Direktur Eksekutif Reforminer Institute, Komaidi Notonegoro, menjelaskan jika dilihat berdasarkan regulasi maka yang digunakan TNI AL produknya tergolong non subsidi sehingga mekanisme bisnisnya berarti B to B atau kelembaga atau bisnis. Di sisi lain Pertamina adalah BUMN harus cari margin atau profit agak sulit mekanisme penghapusan utang ini diwujudkan.
“Pemerintah perlu cari solusi apakah direvisi aturannya teman-teman TNI berhak terima subsidi atau kompensasi mekanisme APBN, karena mekanisme penghapusan tidak cukup sehat dari aspek kesehatan perusahaan,” ujar Komaidi di Jakarta beberapa waktu lalu.
Menurutnya kalau memang mau dihapuskan maka harus ada arahan jelas dari negara, bukan berdasarkan kebijakan perusahaan. “Saya kira kalau minta penghapusan sulit lebih tepatnya tidak ke Pertamina tapi ke kementerian keuangan atau level tertinggi antar kementerian lembaga penyelesaiannya Pertamina pengapusan atau gimana atas perintah pihak tertentu,” ungkap Komaidi.
Jika seandainya bisa dilakukan banyak hal perlu dipertimbangkan aspek legal aturan main. Menurut Komaidi jika bisa secara legal, maka ada aspek lain juga apakah secara bisnis tidak cukup menganggu, yang lebih penting apakah tidak jadi preseden bisa ditiru pihak lain, karena piutang Pertamina tidak hanya di TNI ada lembaga kementerian lain, di pemda, institusi sesama BUMN juga ada.
“Khawatirnya akan di copy paste lembaga lain kalau dilakukan secara paralel Pertamina akan keberatan. kalau minta dihapuskan jumlahnya besar ini perlu di komunikasikan level pemerintah,” ungkap Komaidi.
Kepala Staf Angkatan Laut Laksamana Muhammad Ali menyebut lembaganya memiliki tunggakan setidaknya Rp5,45 triliun kepada Pertamina.

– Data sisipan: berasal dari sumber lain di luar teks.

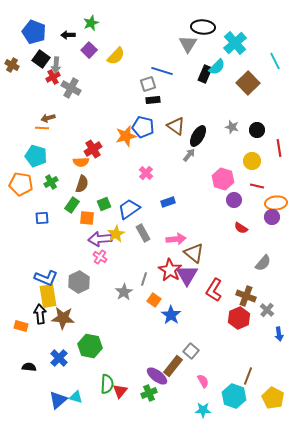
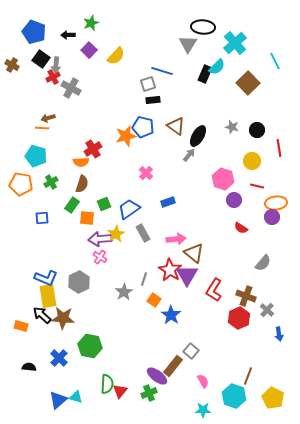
black arrow at (40, 314): moved 2 px right, 1 px down; rotated 42 degrees counterclockwise
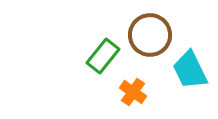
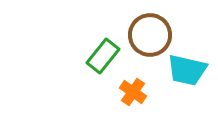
cyan trapezoid: moved 3 px left; rotated 51 degrees counterclockwise
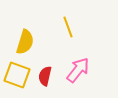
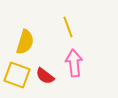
pink arrow: moved 4 px left, 7 px up; rotated 44 degrees counterclockwise
red semicircle: rotated 66 degrees counterclockwise
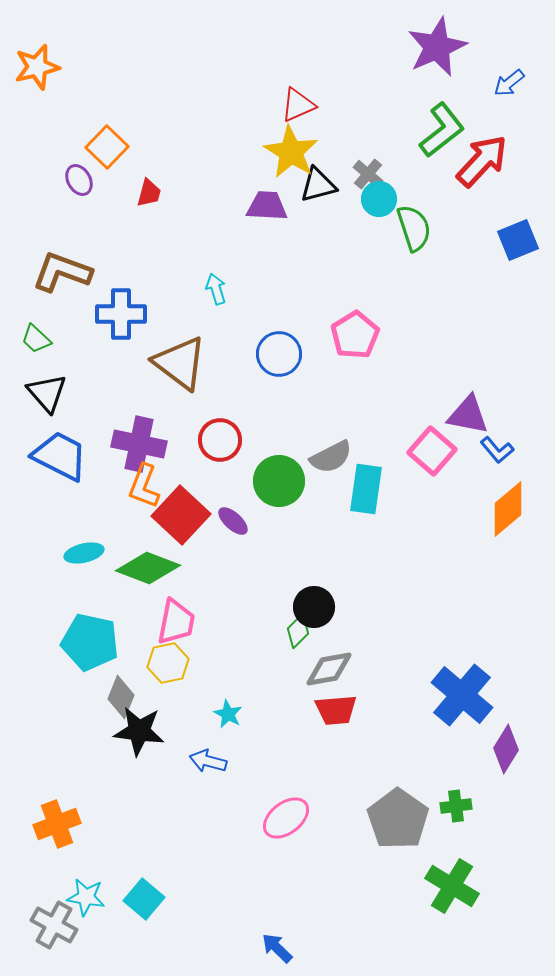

Dia mengusulkan kepada Komisi I DPR agar utang itu dihapuskan.
“Ini mengganggu sekali, mengganggu kegiatan operasional. Harapannya [utang] ini bisa ditiadakan—untuk masalah bahan bakar. Jadi terputus, diputihkan,” kata Ali dalam Rapat Dengar Pendapat di Gedung DPR, Jakarta, 28 April lalu.